Fins and fin mounts (compatible with commercially available fins) were hastily 3D printed from ABS. Fins were reinforced with aluminum rods but the fins were actually very strong without them. The weakest point of the fin is by far the point where it is held by the mount. The fin mounts were attached to the board with epoxy/microballoon slurry, where balloons were added until the mixture had the consistency of yogurt.
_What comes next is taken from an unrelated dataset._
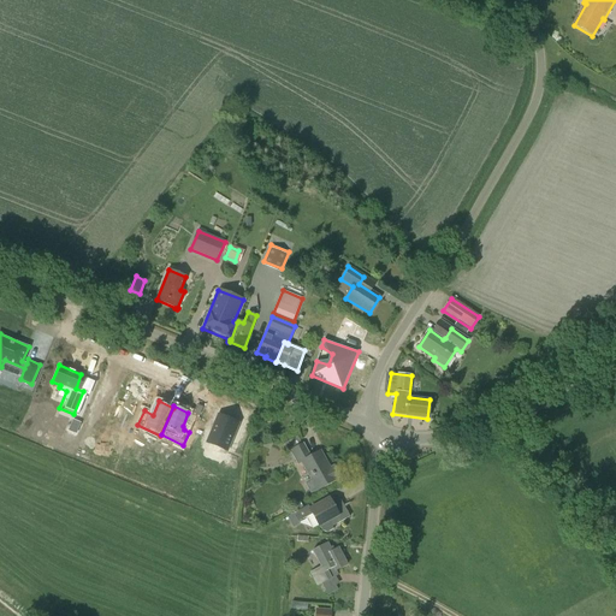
[(234,427),(214,419),(203,446),(223,455),(234,427)]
|The aluminum bits are where the screws contact the fin and push inward/up to hold it in place.|
|Attempt at foam with kitchen sponges. This did not work.|
Next was the motor mount, which involved very very drippy microballoon epoxy and an aluminum plate with holes for 80/20 to be attached. It looks like crap and I know it.
|It's a surfboard?|
Sometime in October, a few friends and I headed out to test. It wasn't a sunny day but the weather wasn't bad. I had a wetsuit so I stayed pretty warm throughout the trip. Huge thanks to Tommy, Calvin, Dan, Rodrigo, and Andrew for helping out!
|Everything was tied down with twine, especially the motor and GoPro.|
By the way, the battery is in my backpack along with a whole bunch of foam for buoyancy in case it falls off.
|It floats... but lower|
|I went about 1/3 of the way across before turning back.|
There is footage of the trip but it's 30 minutes long and I haven't edited it yet. Overall, the trip was a success. The motor didn't push me nearly fast enough to stand up. This was partially due to the motor's power being fairly lacking (it is the smallest of its class) and also because when I was just sitting or laying on the board, I was mostly underwater, providing more resistance and making it more difficult to gain speed. I topped out at about 5 mph, which was still quite a lot of fun. Also I haven't grown any extra limbs since being in the river, so I've got that going for me, which is nice.